A radically altered Quebecor Inc. is pushing out of a tumultuous year and positioning itself for the new normal in the telecommunications sector: intense competition and convergence.
The Montreal-based communications giant on Tuesday posted weaker-than-expected fourth-quarter results, which executives blamed on the launch of its Quebec-only wireless cellphone network.
That network represented more than just thinner margins: It was behind the telecom turmoil that is transforming the sector in Quebec - forcing rivals to react in a manner that will ripple across the country - and symbolizes continued diversification away from Quebecor's more mature businesses, such as cable.
"Over the years, our telecommunications segment has powered our growth by launching new services," Quebecor president and chief executive officer Pierre Karl Péladeau said. He noted that the company continues to focus on new opportunities "to make up for the declines in some of our historic lines of business."

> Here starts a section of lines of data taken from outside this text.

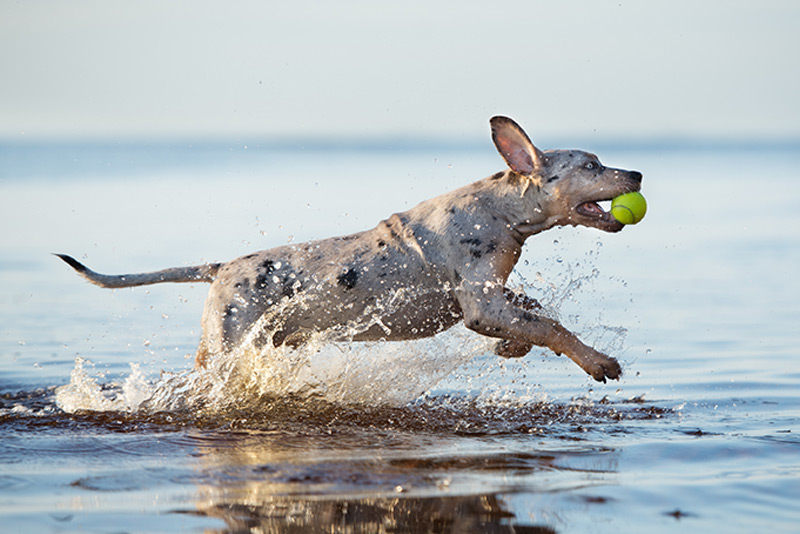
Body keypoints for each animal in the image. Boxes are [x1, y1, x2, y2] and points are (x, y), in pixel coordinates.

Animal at [57, 117, 644, 386]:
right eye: (591, 165)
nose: (636, 174)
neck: (499, 209)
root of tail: (221, 268)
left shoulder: (491, 297)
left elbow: (534, 314)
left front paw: (512, 346)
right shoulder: (481, 303)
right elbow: (553, 328)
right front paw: (596, 360)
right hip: (229, 344)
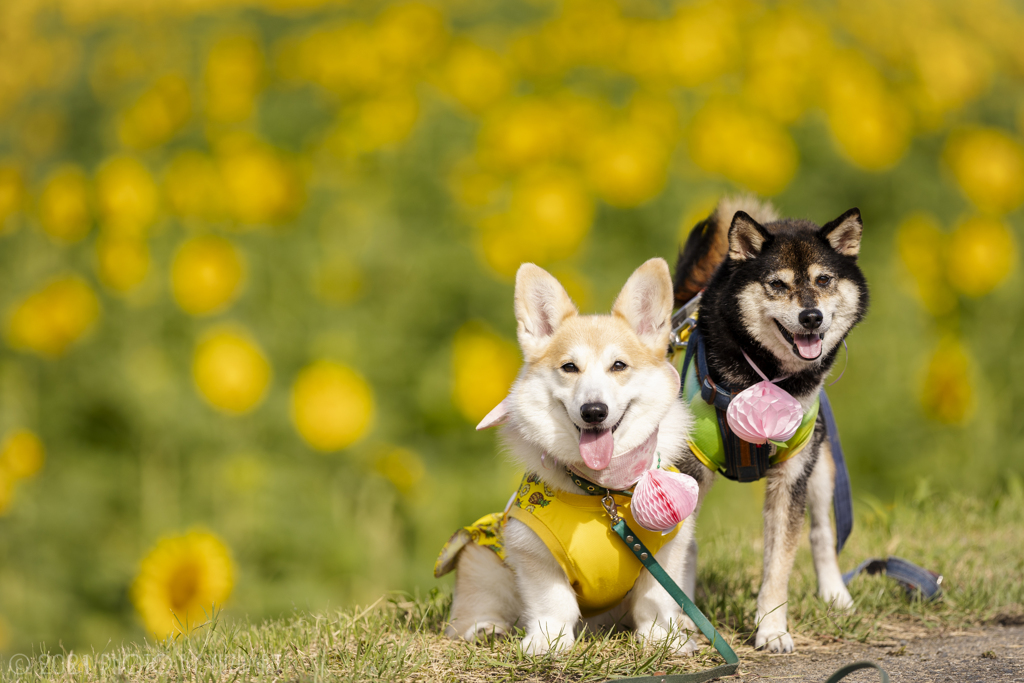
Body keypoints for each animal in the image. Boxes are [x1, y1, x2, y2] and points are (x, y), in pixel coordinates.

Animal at [675, 196, 868, 651]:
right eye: (777, 285)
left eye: (824, 279)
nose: (812, 316)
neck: (761, 376)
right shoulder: (691, 464)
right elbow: (675, 551)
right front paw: (674, 622)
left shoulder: (792, 474)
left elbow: (779, 563)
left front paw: (772, 629)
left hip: (821, 466)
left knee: (822, 534)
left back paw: (836, 595)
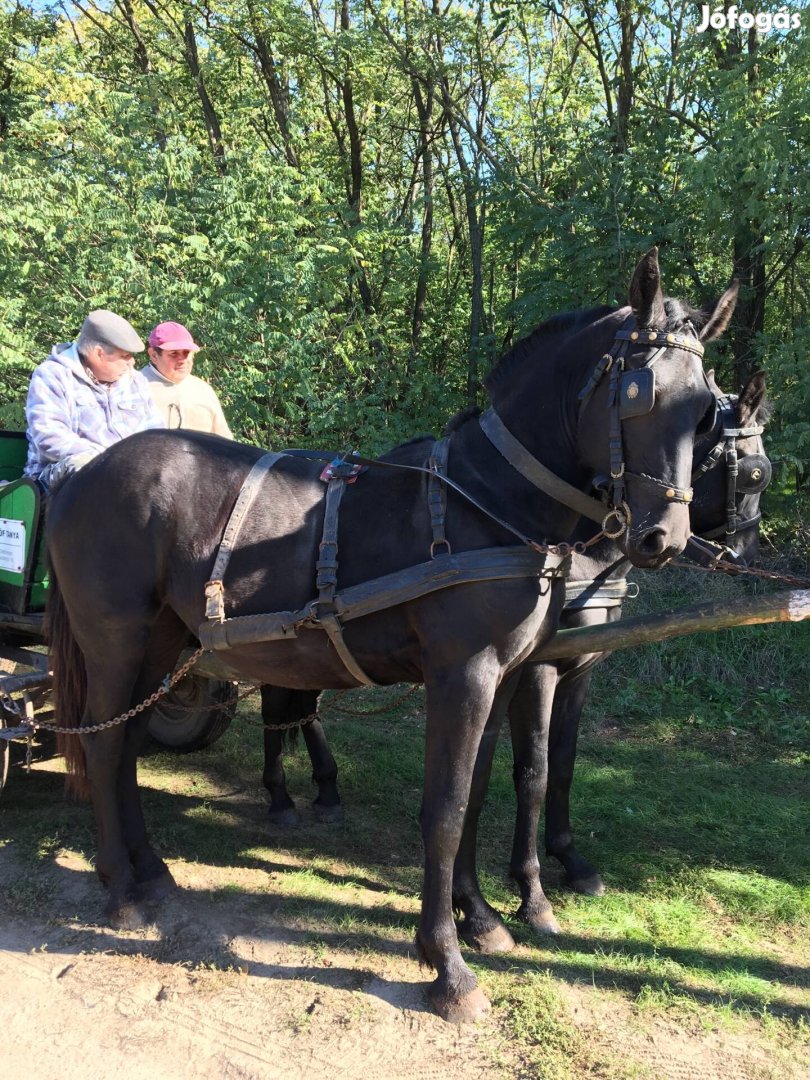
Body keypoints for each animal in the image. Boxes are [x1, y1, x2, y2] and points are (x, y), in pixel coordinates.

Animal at [47, 250, 721, 1019]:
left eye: (706, 410)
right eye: (639, 393)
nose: (664, 538)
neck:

The past fiscal year has seen Quebecor build and launch Vidéotron Ltée's wireless network; cut staff and deal with a bitter two-year lockout at its flagship newspaper Journal de Montréal; prepare to launch a national English-language TV news channel; and negotiate a 25-year agreement that includes naming rights and content arrangements for a Quebec City arena in which Mr. Péladeau hopes to install a new hockey franchise.

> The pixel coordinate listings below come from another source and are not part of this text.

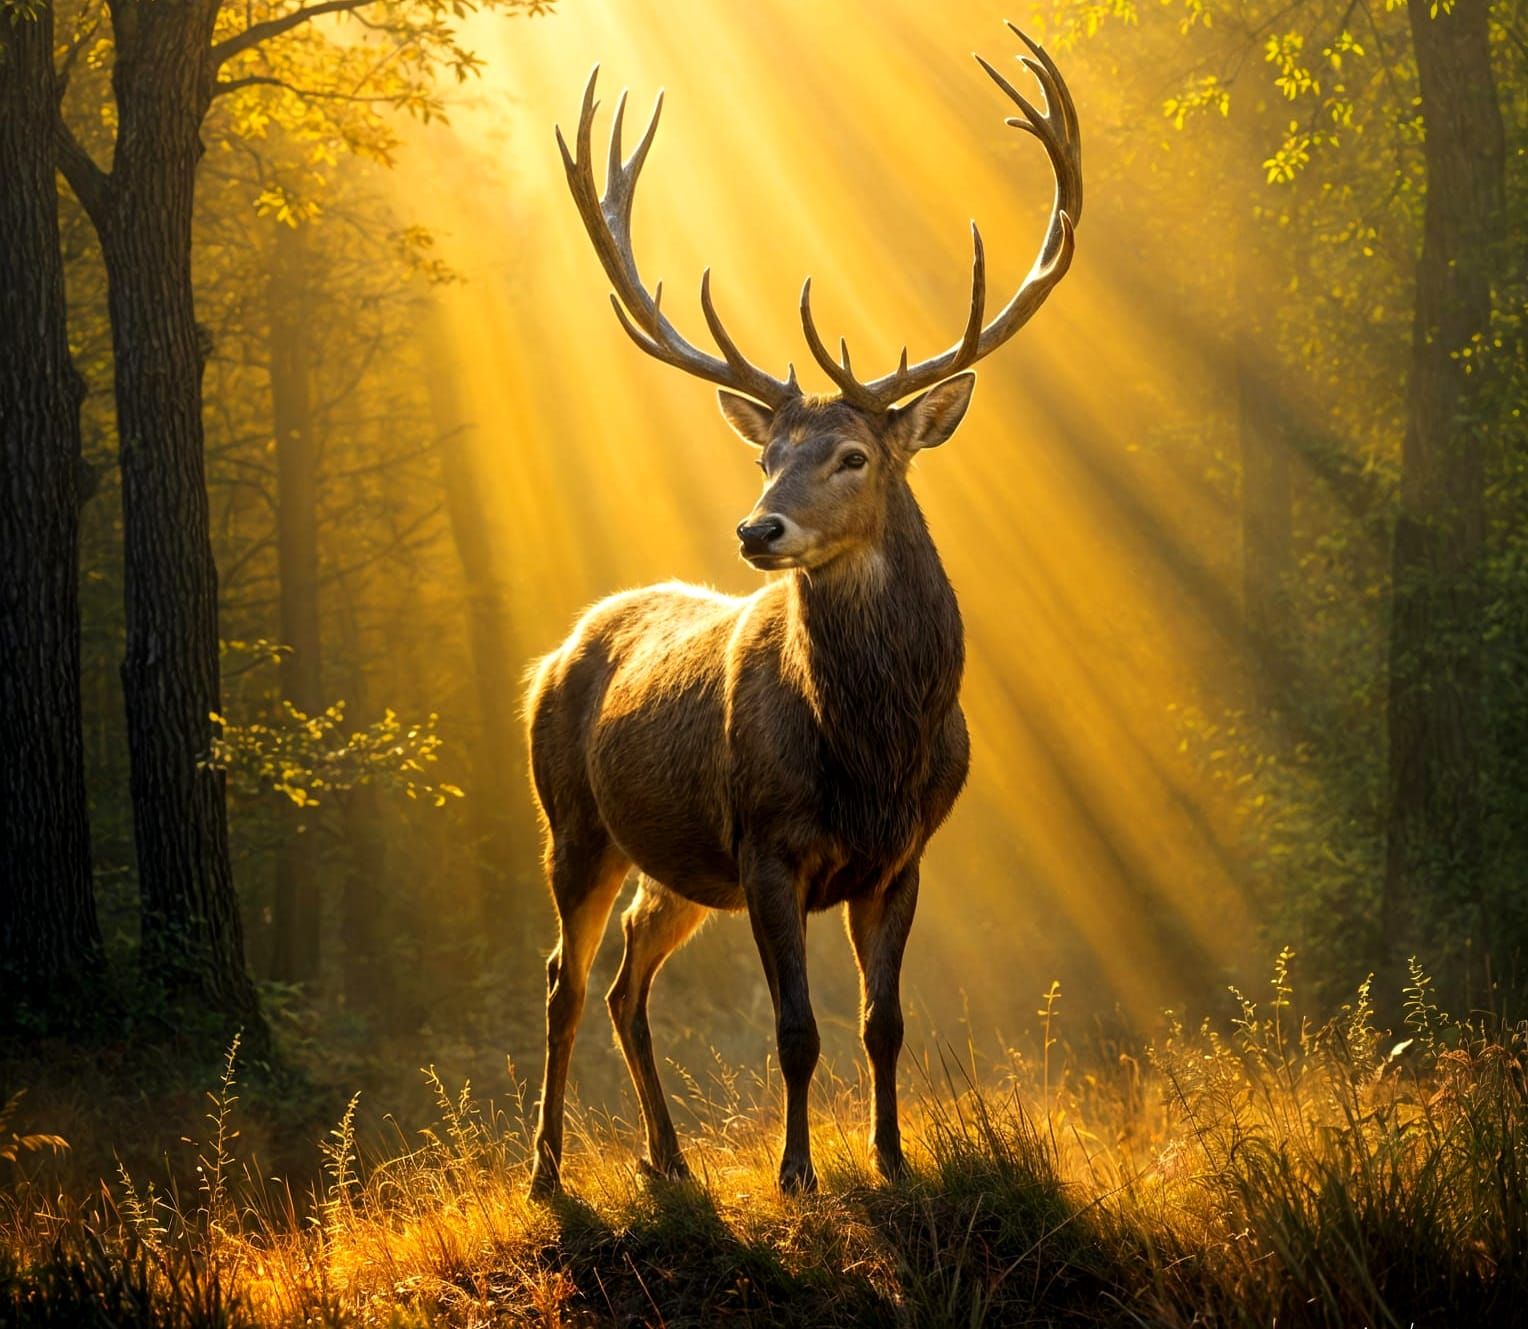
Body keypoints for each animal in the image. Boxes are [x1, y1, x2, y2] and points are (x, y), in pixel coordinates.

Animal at [525, 22, 1081, 1199]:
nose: (757, 529)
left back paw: (668, 1159)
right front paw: (796, 1174)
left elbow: (883, 1023)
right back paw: (547, 1171)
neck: (872, 748)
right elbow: (795, 1030)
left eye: (852, 454)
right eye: (765, 454)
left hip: (678, 866)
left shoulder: (904, 854)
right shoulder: (768, 843)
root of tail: (553, 654)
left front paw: (892, 1158)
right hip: (575, 818)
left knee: (626, 981)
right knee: (564, 974)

Profit was down in the fourth quarter, falling to $43.5-million, or 68 cents a share, from $73.8-million, or $1.15 a share, a year earlier. Mr. Péladeau blamed this on the costs involved with signing up 41,000 new wireless customers in the quarter.
Quarterly revenue rose 5.4 per cent to $1.09-billion. At the same time, the company reported year-end results showing profit dropped in 2010, to $230-million or $3.58 a share from $277.7-million or $4.32 the previous year.
Most analysts remain bullish on Vidéotron.
Large national wireless companies, such as Rogers Communications Inc., face pressure to their existing businesses as new players push into the market. But Vidéotron benefits from the profitability of its existing cable, home phone and Internet businesses even as it pushes into one of the most lucrative sectors - wireless, where the company said it's adding about 3,500 customers a week.
Analysts think the French-language environment of Quebec makes Quebecor's cache of French media invaluable as the industry shifts more toward mobile video.
"While we saw some areas of weakness in the results, our overall thesis remains," Canaccord Genuity analyst Dvai Ghose wrote in a note to clients, reiterating his belief that "Quebecor is one of the only growth vehicles in the sector."
Other new wireless players, including Wind Mobile, Public Mobile and Mobilicity, are startup businesses that don't have Vidéotron's heft or ability to "bundle" together for customers the four crucial telecom services - high-speed Internet, home phone, TV and wireless service.
Quebecor's ability to handle the industry turmoil drew analyst approval. Maher Yaghi, a Montreal-based telecom analyst with Desjardins Securities, said this type of competition will eventually hit Western Canada as Calgary-based Shaw Communications Inc. launches its own wireless network.
"When you compare the competitive activity in the East versus the West, you do see more competition over here," Mr. Yaghi said.